Trace 2 is FSK signal

Trace 3 is delayed FSK signal

Trace 4 is XOR of 2 and 3, what you want to filter. The duty cycle changing with delay is obvious.

Trace 5 is an RC-filtered version (done here with a software IIR filter)

The comparator is sampled every 20 usec (set up a timer interrupt to do this)

Set up a software counter. When comp out = 1, and count < 32, increment counter.

When comp out = 0, and count not equal 0, decrement counter.

Trace 6 is the counter result.

Set comparison at mid-scale (16). If count > 16 set output high, if <16 set output low.

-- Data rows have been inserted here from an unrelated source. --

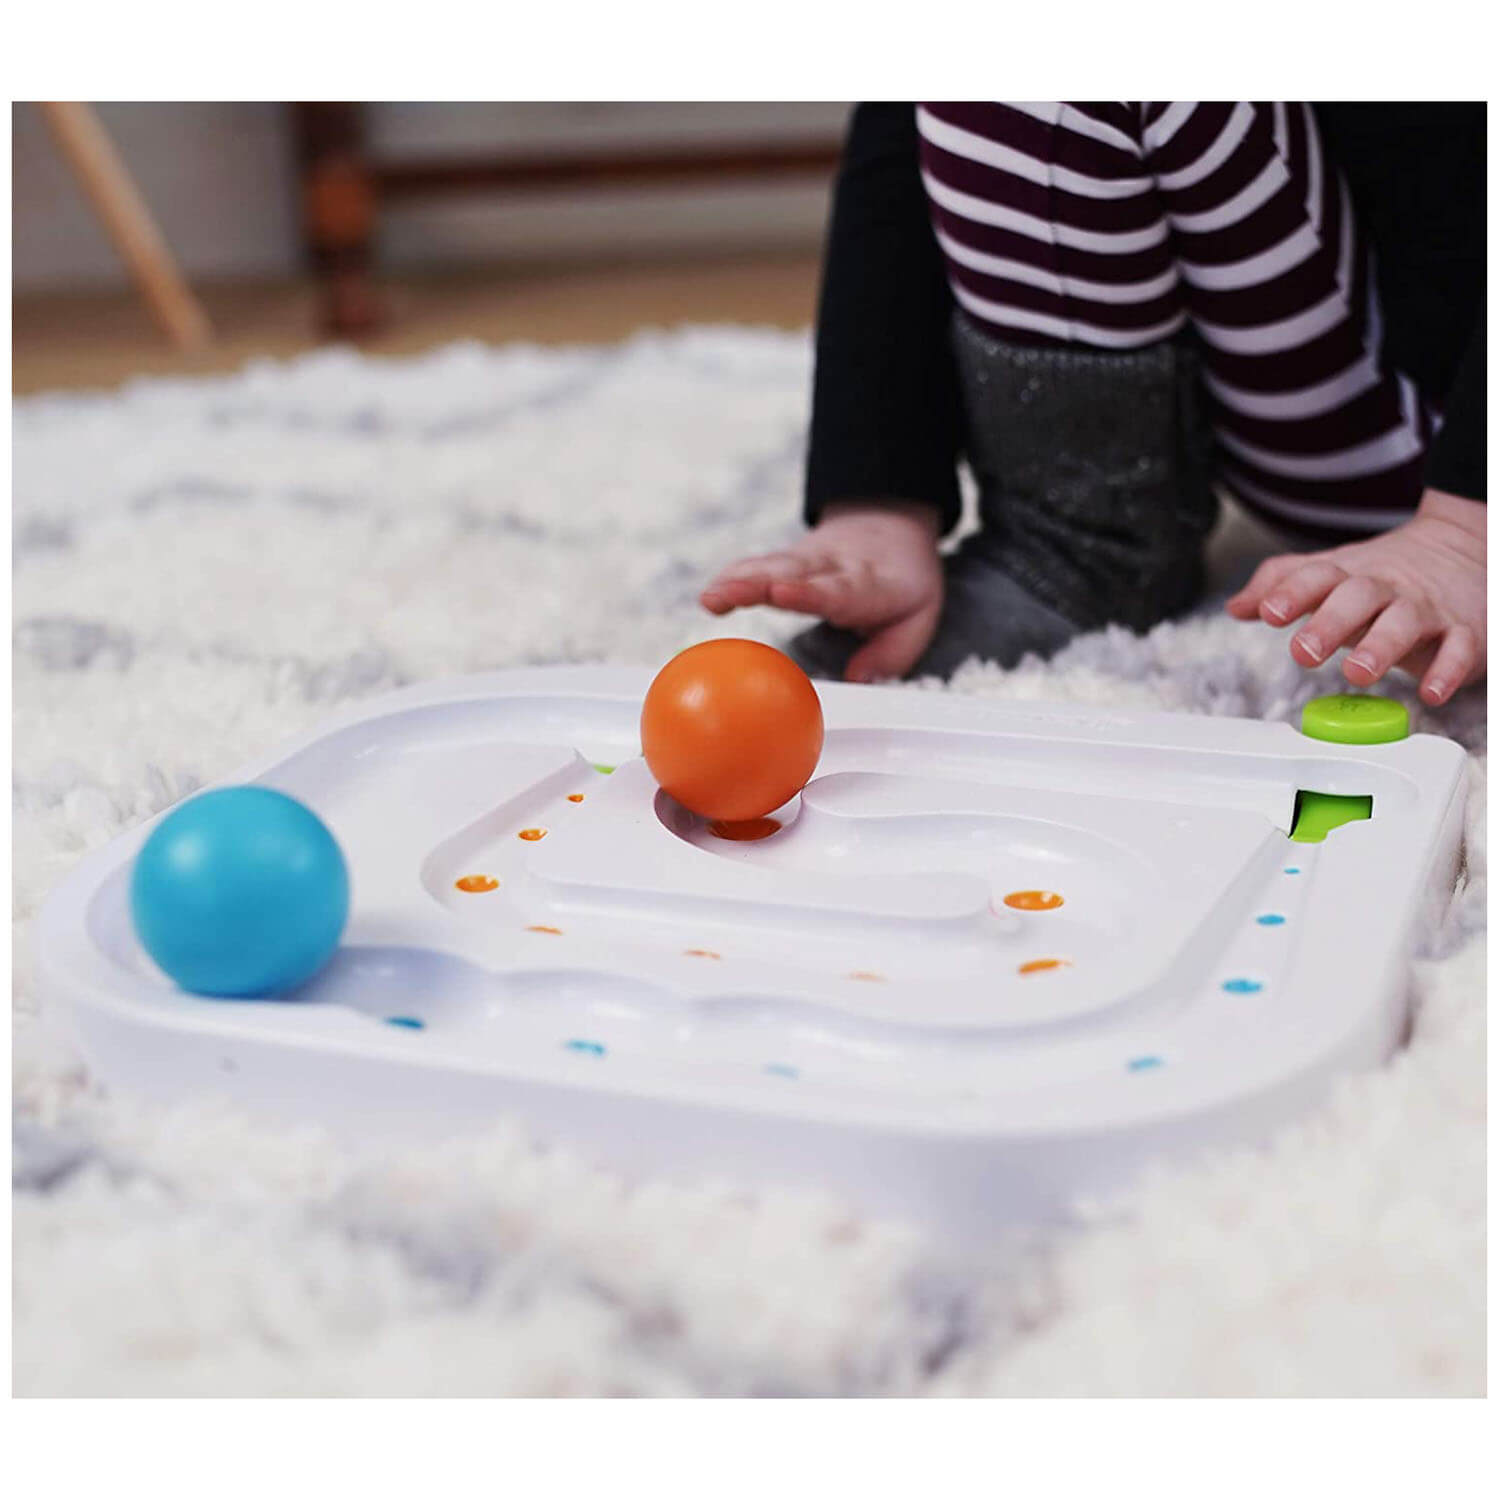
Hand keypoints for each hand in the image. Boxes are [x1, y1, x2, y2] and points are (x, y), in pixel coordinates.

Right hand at [700, 501, 943, 681]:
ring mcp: (806, 561)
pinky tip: (709, 595)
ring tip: (708, 599)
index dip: (806, 591)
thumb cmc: (902, 580)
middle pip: (790, 572)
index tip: (780, 592)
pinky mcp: (786, 561)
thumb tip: (859, 681)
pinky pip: (757, 567)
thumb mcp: (919, 616)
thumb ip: (892, 653)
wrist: (890, 524)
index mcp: (868, 583)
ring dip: (737, 581)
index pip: (835, 588)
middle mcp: (831, 567)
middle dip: (757, 582)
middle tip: (727, 593)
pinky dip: (732, 579)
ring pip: (769, 566)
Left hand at [1226, 489, 1485, 705]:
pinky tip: (1430, 692)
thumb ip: (1283, 586)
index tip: (1269, 611)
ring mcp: (1426, 609)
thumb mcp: (1332, 574)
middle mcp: (1386, 589)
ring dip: (1382, 647)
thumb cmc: (1384, 577)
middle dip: (1330, 623)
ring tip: (1359, 673)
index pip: (1317, 576)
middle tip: (1305, 651)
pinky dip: (1448, 670)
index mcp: (1349, 576)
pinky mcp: (1465, 631)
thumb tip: (1237, 606)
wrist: (1467, 550)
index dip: (1291, 592)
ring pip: (1406, 622)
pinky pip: (1460, 649)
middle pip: (1358, 597)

Write output to a pin, connect pin to UART.

The interrupt load is minimal, it takes only a few instructions, maybe on a few percent interrupt load.

You can easily add hysteresis.

Another issue: You waveform looks terrible at the higher frequency:

pastedImage_1.png

It looks like your sine table is not aligned properly,

Thank you very much,

I'll try to set up the project tonight so I can check it out tomorrow.

And I noticed that my sine wave looks bad, but comparator and correlator output seemed fine so I didn't bother changing it. I'm only using sine wave generator for testing the demodulator and I'll remove that part once I get everything else working correctly.